Make it very clear that you own your new media project

For all of you current or incipient new media producers, writers, directors, etc out there, let me offer the first rule of new media.

Be very clear from the start that you, and you alone own your project.

I know, it might seem obvious that you own it, but as your project continues there will be those who think, even demand, that they own all or part of it. It is becoming a common occurrence in new media, just as it was in traditional media. Common enough that I was compelled to write this post.

Typically, the scenario plays out like this…

You get a great idea and start to develop a project. As your project starts to gain steam people, both friends and strangers, will start to offer their help. They might offer editing for a video show or “free” studio time for an audio podcast. They might offer to write sketches or bumpers or essays or music.

Soon, your project starts to garner some attention. Perhaps the press does a small story on your show or a traditional media producer comes calling. The is where the troubles begin.

It is very important to remember that success changes everything. Money changes things even more. Once either of these two things start to appear, people will change, too. People who freely offered their time or space will start to feel possessive of the project. They will want a say in any deal-making, try to control the content of the project or even try to do deals of their own without consulting you at all. With enough effort, they could take your project away from you.

Welcome to the world of a successful new media producer.

How do you protect yourself against having to face these ownership issues? Get it all in writing, from the very start. I don’t care if you think you are just doing something for fun. Many fun things quickly turn into a business. Above all, make it very clear that anyone who does work for you, whether writing, acting, editing, is working FOR you. At no time should they assume any percentage participation in the project. Sure, this might be something you negotiate later, but they don’t need to know that. Do yourself a favor and never, ever even mention that they might own part of the show. You want no misunderstandings and now is the time to make that very clear. They are “helping you out”, “working with you”, “working for you”, but they are not co-creators, co-writers, or co-owners.

If they are volunteering their work, be very clear that, while you would love to hire them full time if and when the show starts to make money, there is no guarantee that will ever happen. The fact is, if you sell your show, the company who buys it will have final say over anyone who works in it, not you. So don’t offer anything you can’t assuredly provide.

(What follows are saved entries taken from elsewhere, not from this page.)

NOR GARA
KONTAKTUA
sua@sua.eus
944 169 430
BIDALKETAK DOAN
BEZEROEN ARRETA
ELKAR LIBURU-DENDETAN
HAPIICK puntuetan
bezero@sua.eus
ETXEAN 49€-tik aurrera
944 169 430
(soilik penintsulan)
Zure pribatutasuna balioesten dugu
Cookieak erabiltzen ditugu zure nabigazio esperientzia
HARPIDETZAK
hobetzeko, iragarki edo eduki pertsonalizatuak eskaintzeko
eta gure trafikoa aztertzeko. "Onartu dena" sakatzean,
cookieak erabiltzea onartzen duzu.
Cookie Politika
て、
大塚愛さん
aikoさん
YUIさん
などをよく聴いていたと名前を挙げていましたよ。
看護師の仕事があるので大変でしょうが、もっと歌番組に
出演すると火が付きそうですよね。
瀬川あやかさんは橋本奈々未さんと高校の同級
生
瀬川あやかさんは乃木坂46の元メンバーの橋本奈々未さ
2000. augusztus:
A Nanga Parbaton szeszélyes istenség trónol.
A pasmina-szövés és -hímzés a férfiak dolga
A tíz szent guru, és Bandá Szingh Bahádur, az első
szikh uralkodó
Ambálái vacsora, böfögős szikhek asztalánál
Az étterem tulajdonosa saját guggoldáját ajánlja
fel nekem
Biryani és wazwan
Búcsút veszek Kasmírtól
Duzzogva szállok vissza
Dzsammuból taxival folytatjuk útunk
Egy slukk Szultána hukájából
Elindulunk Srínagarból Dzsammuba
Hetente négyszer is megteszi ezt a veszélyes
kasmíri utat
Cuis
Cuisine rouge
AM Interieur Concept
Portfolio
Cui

The trouble is, in new media, just like in traditional media, there are plenty of people willing, nay hoping, to ride your coattails and turn your project into their ticket to success. Certainly everyone you meet will not be thinking this way, but here in Los Angeles, it can be a very common attitude. You only need to read the daily entertainment journals and the tabloids to find evidence of that, witnessed by the current lawsuit against Survivor producer Mark Burnett. By making clear your relationship and their relationship to the show or project, you can quickly short circuit these attempts.

In the end, I would even go so far as putting any understanding in writing and having it signed and notarized. It might seem silly when you are just a couple of buds “putting on a show”, but I can guarantee you that when money enters into the equation, you will be glad you did.

Remember, success and money changes everything. Don’t be fighting a battle over ownership, when you should be enjoying your success.